Tariel mengirim utusan ke Rostevan dengan sebuah pesan, dan Rostevan dengan rombongan besar berkuda untuk menemui para ksatria yang mulia dan Nestan-Darejan yang cantik.
Tariel meminta Rostevan untuk berbelas kasih kepada Avtandil, yang pernah pergi tanpa restu mencari ksatria berkulit harimau. Rostevan dengan penuh sukacita mengampuni komandannya, memberinya seorang putri sebagai istrinya, dan dengan itu tahta Arab. "Menunjuk ke Avtandil, raja berkata kepada pasukannya:" Ini raja. Dengan kehendak Tuhan, dia memerintah di kubu saya. " Pernikahan Avtandil dan Tinatin berikut.

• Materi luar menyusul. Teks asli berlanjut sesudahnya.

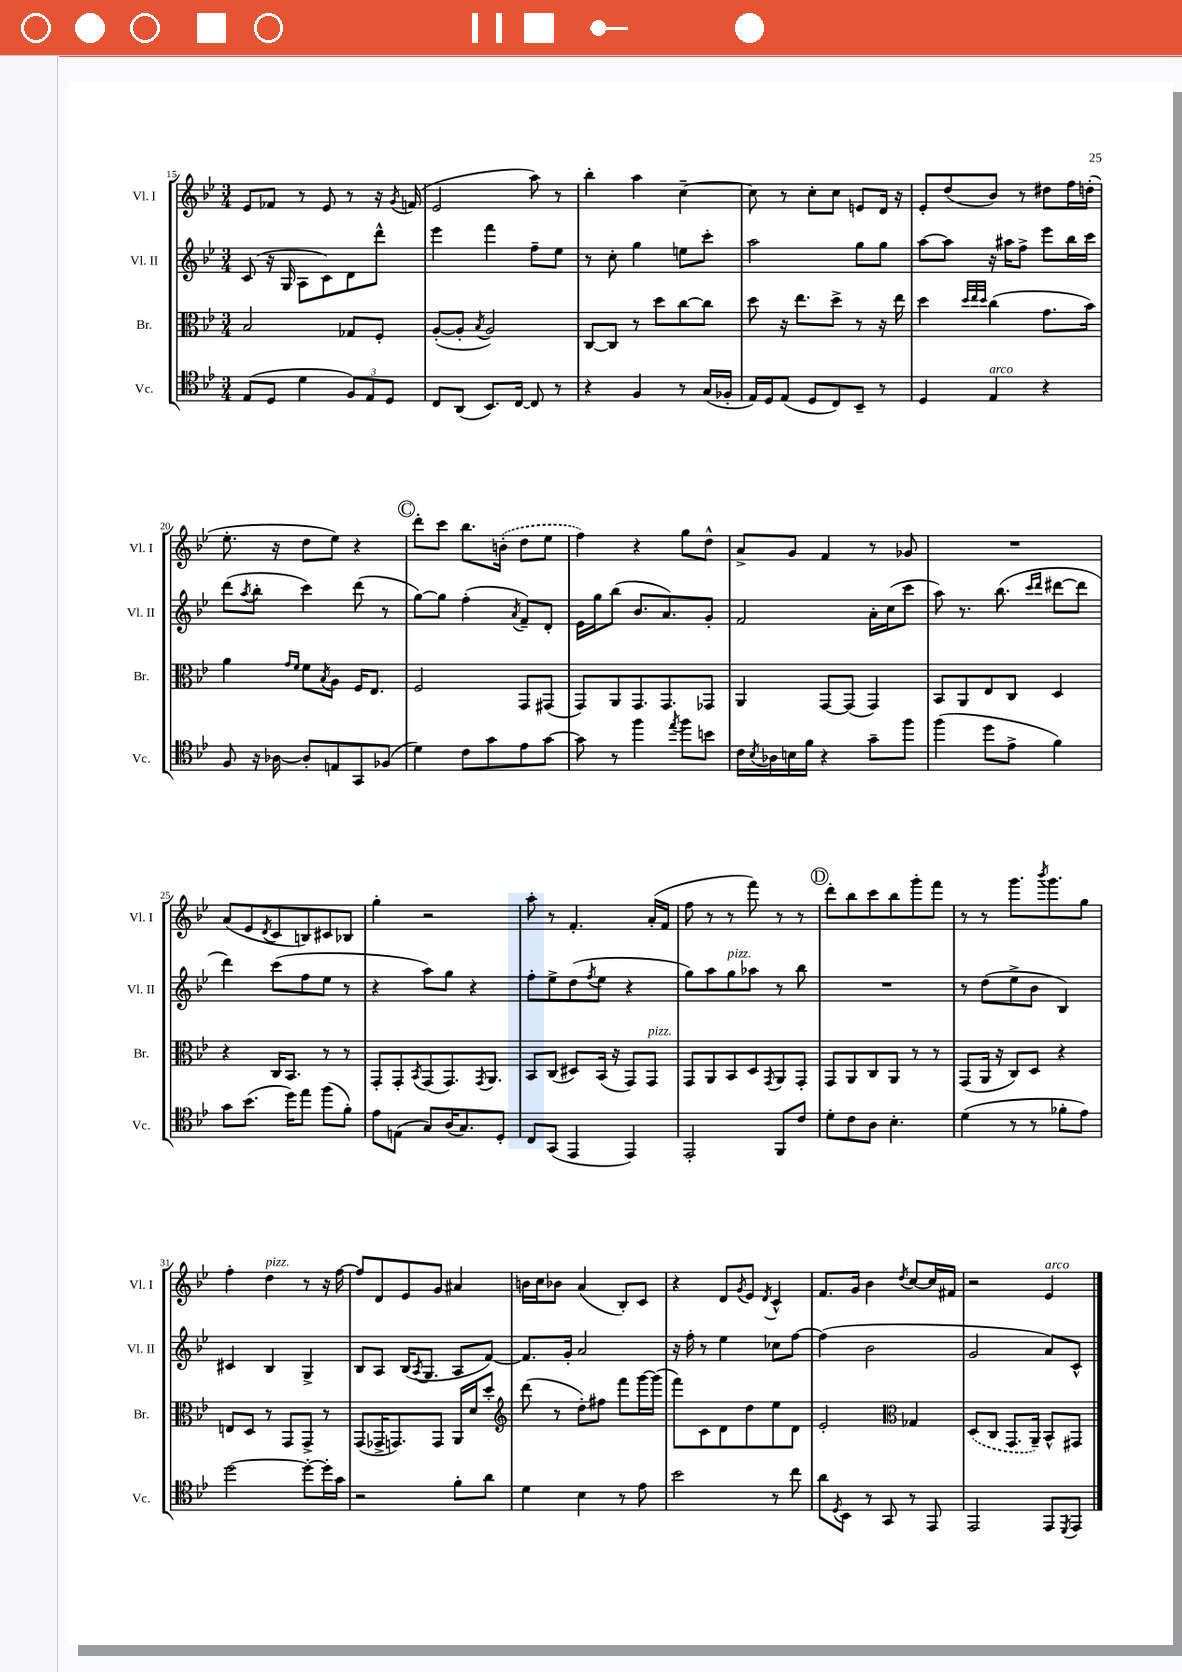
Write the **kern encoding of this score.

**kern	**kern	**kern	**kern
*part4	*part3	*part2	*part1
*staff4	*staff3	*staff2	*staff1
*I"Vc.	*I"Br.	*I"Vl. II	*I"Vl. I
*I'Vc.	*I'Br.	*I'Vl. II	*I'Vl. I
*clefC4	*clefC3	*clefG2	*clefG2
*k[b-e-]	*k[b-e-]	*k[b-e-]	*k[b-e-]
*M3/4	*M3/4	*M3/4	*M3/4
=15	=15	=15	=15
(8E-/L	2B-/	(8c/	8e-/L
8D/J	.	16r	8f-X/J
.	.	16G/	.
4d\	.	8A\L	8r
.	.	8c\)	8e-/
12F/L)	8G-X/L	8d\	8r
12E-/	.	.	.
.	8F'/J	8ddd^^\J	16r
12D/J	.	.	.
.	.	.	8qg/
.	.	.	(16fn/
=16	=16	=16	=16
8C/L	([8A'/L	4eee-\	2e-/
(8AA/J	8A'/J]	.	.
.	8qB-/	.	.
8.BB-/L)	2A/)	4fff\	.
[16C/Jk	.	.	.
8C/]	.	8ff~\L	8aa\)
8r	.	8ee-\J	8r
=17	=17	=17	=17
4r	[8C/L	8r	4bb-'\
.	8C/J]	8cc'\	.
4F/	8r	4gg\	4aa\
.	8dd\L	.	.
8r	[8cc\	8een\L	[4cc~\
(16G/LL	8cc\J]	8ccc'\J	.
16F-X'/JJ	.	.	.
=18	=18	=18	=18
16E-/LL)	8dd\	2aa\	8cc\]
16D/J	.	.	.
(8E-/J	16r	.	8r
.	8.ee-\L	.	.
8D/L	.	.	8cc'\L
8C/)	8dd^\J	.	8cc\J
8BB-~/J	8r	8gg\L	8en/L
8r	16r	8gg\J	16d/Jk
.	16ee-\	.	16r
=19	=19	=19	=19
4D/	4dd\	[8aa\L	8e-'/L
.	.	8aa\J]	(8dd/
.	32qqdd/LLL	.	.
.	32qqee-/	.	.
.	32qqdd/JJJ	.	.
!LO:TX:a:i:t=arco	!	!	!
4E-/	(4cc\	16r	8b-/J)
.	.	16aa#X\KL	.
.	.	8ff^\J	8r
4r	8.g\L	8eee-\L	8dd#X\L
.	.	16bb-\L	16ff\L
.	16b-\Jk)	16ccc\JJ	(16ddn'\JJ
!!LO:LB:g=z
=20	=20	=20	=20
8F/	4a\	(8ddd\L	8.ee-'\
.	.	8qaa/	.
16r	.	8bb-'\J	.
[16A-X\	.	.	16r
.	16qqg/LL	.	.
.	16qqf/JJ	.	.
8A-'/L]	8f\L	4ccc\)	8dd\L
.	8qB-/	.	.
8En/	8A\J	.	8ee-\J)
8GG/	16F/KL	(8ddd\	4r
.	8.E-/J	.	.
(8F-X/J	.	8r	.
!!LO:REH:place=s1:t=C
=21	=21	=21	=21
4d\)	2F/	[8gg\L)	8ddd'\L
.	.	8gg\J]	8ccc\J
8c\L	.	(4ff'\	8.bb-\L
8g\	.	.	.
.	.	.	(16bn'\Jk
.	.	8qa/	.
8e-\	8GG/L	8f~/L)	8dd\L
[8g\J	(8GG#X/J	8d'/J	8ee-\J
=22	=22	=22	=22
8g\]	8GG/L)	16e-\LL	4ff\)
.	.	16gg\J	.
8r	8AA/	(8bb-\J	.
4ff\	8.GG/	8.b-/L	4r
.	8.GG/	8.a/)	.
8qee-/	.	.	.
8ff\L	.	.	8gg\L
8bn\J	8GG-X/J	8g'/J	8dd^^\J
=23	=23	=23	=23
16c\LL	4AA/	2f/	8a^/L
8qB-/	.	.	.
16A-X\	.	.	.
16Bn\	.	.	8g/J
16f\JJ	.	.	.
4r	[8GG/L	.	4f/
.	(8GG/J]	.	.
8g~\L	4GG/)	16a'\LL	8r
.	.	(16cc\J	.
8ff\J	.	8ccc\J	8g-X/
=24	=24	=24	=24
(4ff\	8BB-/L	8aa\)	2.r
.	8AA/	8.r	.
8dd\L	8E-/	.	.
.	.	(8.bb-\	.
8e-^\J	8C/J	.	.
.	.	16qqccc/LL	.
.	.	16qqddd/JJ	.
4f\)	4D/	[8ddd#X\L	.
.	.	8ddd#\J]	.
!!LO:LB:g=z
=25	=25	=25	=25
8g\L	4r	4ddd\)	(8a/L
(8.b-\J	.	.	8e-/
.	.	.	8qd/
.	16C/KL	(8ccc\L	8c/
16dd\KL)	8.BB-/J	.	.
8ee-\J	.	8ff\	8Bn/)
(8ff\L	8r	8ee-\J	8c#X/
8f'\J)	8r	8r	8B-X/J
=26	=26	=26	=26
8e-\L	8GG'/L	4r	4gg'\
(8En\J	8GG'/	.	.
.	8qBB-/	.	.
8G/L)	(8GG/	8aa\L)	2r
(16A/K	8.GG/)	8gg\J	.
8.G/)	.	.	.
.	.	4r	.
.	8qGG/	.	.
.	8.AA/J	.	.
8D'/J	.	.	.
=27	=27	=27	=27
8C/L	8BB-/L	8ff'\L	8aa'\
(8GG/J	(8C/J	8ee-^\	8r
4EE-/	8D#X/L)	(8dd\	4.f'/
.	.	8qff/	.
.	(16BB-/Jk	8ee-\J	.
.	16r	.	.
4EE-/)	8GG/L)	4r	.
!	!LO:TX:a:i:t=pizz.	!	!
.	8GG/J	.	(16a'/LL
.	.	.	16f/JJ
=28	=28	=28	=28
2EE-'/	8GG/L	8gg\L)	8ff\
.	8AA/	8aa\	8r
!	!	!LO:TX:a:i:t=pizz.	!
.	8BB-/	8gg\	8r
.	8D/	8aa-X\J	8fff\)
.	8qGG/	.	.
8FF/L	8AA/	8r	8r
8c/J	8GG'/J	8bb-\	8r
!!LO:REH:place=s1:t=D
=29	=29	=29	=29
8d'\L	8GG/L	2.r	8ddd'\L
8c\	8AA/	.	8bb-\
8A\J	8C/	.	8ccc\
4.B-'\	8AA/J	.	8bb-\
.	8r	.	8ggg'\
.	8r	.	8fff\J
=30	=30	=30	=30
(4d\	(8GG/L	8r	8r
.	16AA/Jk	(8dd\L	8r
.	16r	.	.
8r	8C/L)	8ee-^\	8.ggg\L
8r	8D/J	8b-\J	.
.	.	.	8qbbb-/
.	.	.	8.ggg\
8f-X'\L	4r	4B-/)	.
8e-\J)	.	.	8gg\J
!!LO:LB:g=z
=31	=31	=31	=31
[2dd\	8En/L	4c#X/	4ff'\
.	8D/J	.	.
!	!	!	!LO:TX:a:i:t=pizz.
.	8r	4B-/	4dd\
.	8GG/L	.	.
8dd'\L_	8GG^/J	4G^/	8r
16dd'\L]	8r	.	16r
16g\JJ	.	.	[16ff\
=32	=32	=32	=32
2r	(8GG/L	8B-/L	8ff/L]
.	16GG-X^/K	8A/J	8d/
.	8.GGn/)	.	.
.	.	(16B-/KL	8e-/
.	.	8qA/	.
.	.	8.G/J	.
.	8GG/J	.	8g/J
8f'\L	16AA/LL	8A/L	4a#X/
.	16d/J	.	.
8a\J	8dd'/J	[8f/J)	.
=33	=33	=33	=33
*	*clefG2	*	*
4d\	(8ddd\	8.f/L]	16bn\LL
.	.	.	16cc\J
.	8r	.	8b-X\J
.	.	16g'/Jk	.
4B-\	8dd'\L)	2a/	(4a/
.	8ff#X\J	.	.
8r	8fff\L	.	8B-'/L)
8e-\	[16ggg\L	.	8c/J
.	(16ggg\JJ]	.	.
=34	=34	=34	=34
2b-\	8fff\L)	16r	4r
.	.	16ff'\	.
.	8c\	8r	.
.	8d\	4ee-\	8d/L
.	.	.	8qg/
.	8dd\	.	8e-/J
.	.	.	8qd/
8r	8ee-\	8cc-X\L	4c^^/
8cc\	8d\J	[8ff\J	.
=35	=35	=35	=35
8a\L	2e-'/	(4ff\]	8.f/L
8qD/	.	.	.
8BB-\J	.	.	.
.	.	.	16g/Jk
8r	.	2b-\	4b-\
8GG/	.	.	.
*	*clefC3	*	*
.	.	.	8qdd/
8r	4G-X/	.	[8cc/L
8EE-/	.	.	16cc/L]
.	.	.	16f#X/JJ
=36	=36	=36	=36
2EE-/	(8D/L	2g/	2r
.	8C/J	.	.
.	8.GG/L	.	.
.	16AA~/Jk)	.	.
!	!	!	!LO:TX:a:i:t=arco
8EE-/L	8BB-^^/L	8a/L)	4e-/
8qDD/	.	.	.
8EE-/J	8GG#X/J	8c^^/J	.
==	==	==	==
*-	*-	*-	*-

Sementara itu, karavan dalam pakaian berkabung hitam muncul di cakrawala. Setelah menanyai sang pemimpin, para pahlawan mengetahui bahwa raja orang India, Farsadan, "telah kehilangan putrinya yang tersayang", tidak dapat menahan kesedihan dan meninggal, dan hathavas mendekati Hindustan, "mengepung tentara liar", dan dipimpin oleh Haya Ramaz, "yang tidak masuk dengan raja Mesir. dalam pertengkaran. "
"Tariel, mendengar ini, tidak ragu lagi, / Dan dia mengendarai jalan tiga hari dalam sehari." Saudara kembar, tentu saja, pergi bersamanya dan mengalahkan pasukan Hatav yang tak terhitung banyaknya. Ibu Suri bergabung dengan pelukan Tariel dan Nestan-Darejan, dan "Tariel duduk bersama istrinya di atas takhta kerajaan yang tinggi." "Tujuh singgasana Hindustan, semua harta kebapakan, aku punya pasangan di sana, memuaskan aspirasi mereka. / Akhirnya, mereka, para penderita, melupakan siksaan itu: / Hanya dia yang menghargai kegembiraan yang mengetahui kesedihan. "
Maka, tiga ksatria kembar yang gagah perkasa mulai berkuasa di negara mereka: Tariel di Hindustan, Avtandil di Arab, dan Freedon di Mulgazanzar, dan "perbuatan murah hati mereka jatuh di mana-mana seperti salju."